TAREFA 1: Imprima o trecho sobre a transição para o capitalismo no Brasil entre "Isso permitiu uma" e "numa posição subordinada.", inclusive.
TAREFA 2: Por favor, dê a continuação do trecho sobre a transição para o capitalismo no Brasil a partir da última frase apresentada.

TRECHO:

====================

As mudanças sinalizadas pela Abolição e pela República foram a expressão visível de mudanças profundas que ocorriam na sociedade brasileira desde a metade do século passado. Eles marcam os primeiros passos do modo de produção capitalista no País, nascido no ventre do escravismo que se decompunha, e caracterizam o período de transição entre os modos de produção escravista e capitalista. Outro marco, anos mais tarde, foi a revolução de 1930.

A análise desse processo de mudança histórica no Brasil deve levar em conta vários aspectos da realidade brasileira e mundial, que impõem uma dinâmica diferente, em muitos pontos, dos padrões clássicos da revolução burguesa. Sob o domínio da oligarquia latifundiária e do capital mercantil, a economia brasileira esteve – desde o começo da colonização – profundamente integrada ao mercado mundial, com um lugar próprio na divisão internacional do trabalho: produzir matérias-primas e alimentos para o mercado mundial. Foi o período em que as teses liberais – as mesmas hoje apregoadas como a última novidade pelos neoliberais – predominaram na economia brasileira. A oligarquia latifundiária era, assim, um elo numa cadeia produtiva que, vindo do exterior, entrava até o mais profundo sertão, sugando e levando para fora o produto do esforço dos brasileiros. O lugar da oligarquia nessa cadeia produtiva era privilegiado, cabendo-lhe as rédeas da produção dos gêneros exportáveis. A oligarquia latifundiária e o grande capital mercantil dominavam assim a economia brasileira, e eram sócios da pilhagem neocolonial.

Isso permitiu uma certa acumulação de capitais dentro do País, potencializada pela urbanização que, embora limitada, acelerou-se depois da proclamação da República. Essas foram as bases iniciais para a formação da burguesia industrial, cujas raízes mais antigas remontam à fase final do período colonial (a lei de D. Maria I contra as indústrias da colônia é de 1785). As crises do café, que levaram à adoção de medidas protecionistas, ajudaram indiretamente a proteger a indústria nascente, que se beneficiou também da desorganização do comércio mundial provocada pela Primeira Grande Guerra. Surgiu assim uma área comum de interesses entre a oligarquia e a burguesia industrial que nascia, e que foi o fundamento objetivo da aliança entre essas duas classes, mantendo a burguesia industrial numa posição subordinada.

A revolução burguesa, nessas condições, se desdobrou por décadas, num processo vagaroso e conturbado. Nessa época, por exemplo, já era visível a contradição entre a burguesia industrial e a oligarquia latifundiária e financeira. Ela se manifestou no choque, que marcaria a história da República, entre o projeto do desenvolvimento autônomo, e o desenvolvimento dependente, subordinado ao imperialismo.

====================

MATERIAL LISTADO:
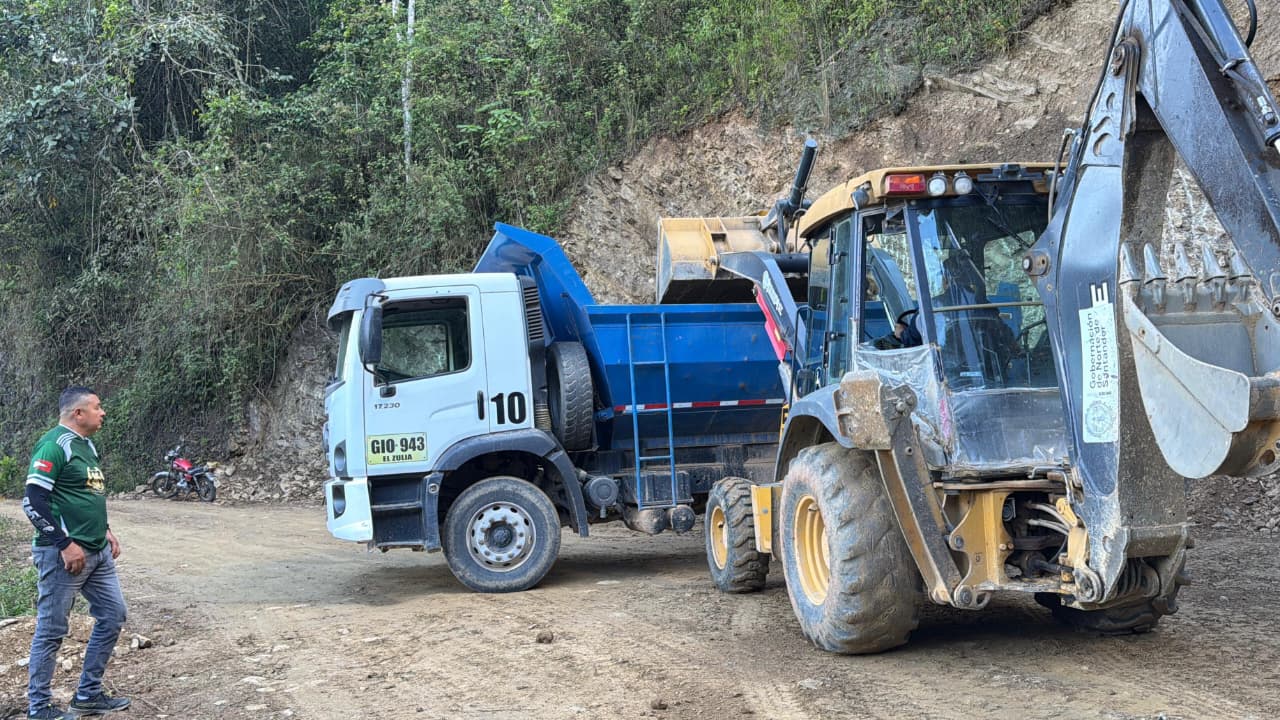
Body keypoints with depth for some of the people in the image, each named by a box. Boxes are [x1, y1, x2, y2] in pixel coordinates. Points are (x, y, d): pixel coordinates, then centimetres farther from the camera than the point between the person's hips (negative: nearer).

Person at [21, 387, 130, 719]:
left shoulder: (86, 445, 14)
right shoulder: (54, 446, -16)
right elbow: (33, 502, -20)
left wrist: (105, 530, 17)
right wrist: (66, 544, -21)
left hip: (98, 553, 10)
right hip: (65, 554, -10)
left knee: (113, 616, 12)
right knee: (52, 631, -1)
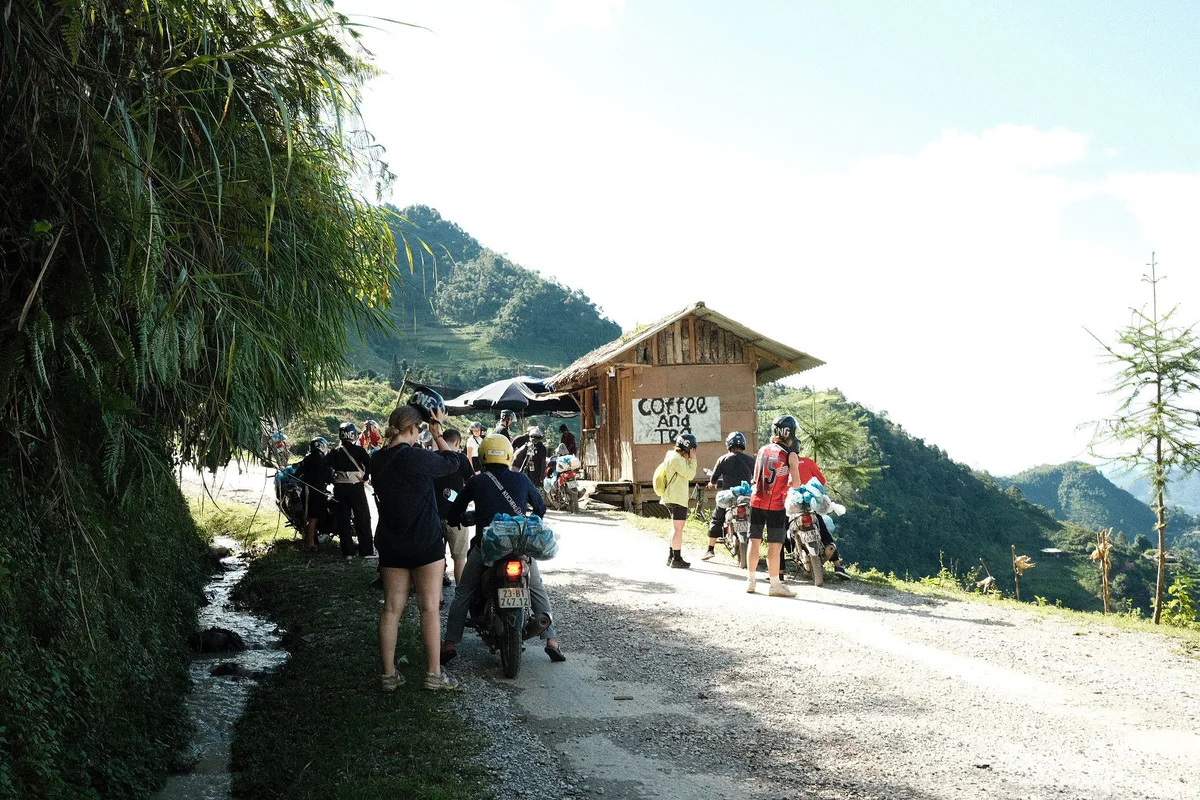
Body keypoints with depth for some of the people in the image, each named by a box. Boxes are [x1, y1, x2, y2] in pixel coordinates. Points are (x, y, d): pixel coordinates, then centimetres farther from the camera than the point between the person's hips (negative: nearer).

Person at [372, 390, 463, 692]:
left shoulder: (377, 459, 2)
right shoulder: (416, 457, -17)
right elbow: (451, 461, -3)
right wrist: (437, 430, 6)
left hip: (390, 543, 6)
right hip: (425, 542, -6)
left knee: (392, 607, 9)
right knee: (429, 607, 2)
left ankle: (388, 674, 12)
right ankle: (434, 673, 6)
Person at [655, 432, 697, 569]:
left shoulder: (672, 456, 17)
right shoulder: (676, 458, -15)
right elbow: (690, 475, -16)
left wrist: (688, 460, 15)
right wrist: (693, 459, -11)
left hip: (671, 498, 11)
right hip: (677, 498, -11)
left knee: (676, 528, 19)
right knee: (678, 528, -8)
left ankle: (671, 557, 24)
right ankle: (677, 559, -7)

====================

RESPOSTA FINAL 1:
Isso permitiu uma certa acumulação de capitais dentro do País, potencializada pela urbanização que, embora limitada, acelerou-se depois da proclamação da República. Essas foram as bases iniciais para a formação da burguesia industrial, cujas raízes mais antigas remontam à fase final do período colonial (a lei de D. Maria I contra as indústrias da colônia é de 1785). As crises do café, que levaram à adoção de medidas protecionistas, ajudaram indiretamente a proteger a indústria nascente, que se beneficiou também da desorganização do comércio mundial provocada pela Primeira Grande Guerra. Surgiu assim uma área comum de interesses entre a oligarquia e a burguesia industrial que nascia, e que foi o fundamento objetivo da aliança entre essas duas classes, mantendo a burguesia industrial numa posição subordinada.

RESPOSTA FINAL 2:
Com a Abolição e a República, viu-se a entronização, à frente do Estado brasileiro, dessa aliança de classes, expressão política e econômica desse período de transição. Esse pacto político, contudo, era pressionado cada vez mais pelas camadas médias das cidades. A classe operária, embora muito combativa, era pouco desenvolvida numericamente, e concentrada nas grandes cidades, sobretudo Rio de Janeiro e São Paulo. O campesinato, por sua vez, mourejava sob a carga opressiva da herança escravista – os grandes fazendeiros continuavam senhores absolutos em seus domínios, e o tratamento cruel e sanguinário dado aos seguidores de Antônio Conselheiro, em Canudos, é o melhor exemplo do destino daqueles que se recusavam a se submeter ao poder dos coronéis.

Estes foram os protagonistas da profunda transformação capitalista vivida pela sociedade brasileira ao longo do nosso século. A hegemonia do modo de produção capitalista completou-se após a ditadura do Estado Novo, consolidando esse status depois da década de 1950. Mas ele tornou-se hegemônico não pela destruição da secular oligarquia latifundiária e financeira, aliada interna do imperialismo e seus agentes, mas pela acomodação entre as classes dominantes, pela modernização e aburguesamento de parte da oligarquia latifundiária e subordinação aos interesses capitalistas da parte que resistiu à mudança.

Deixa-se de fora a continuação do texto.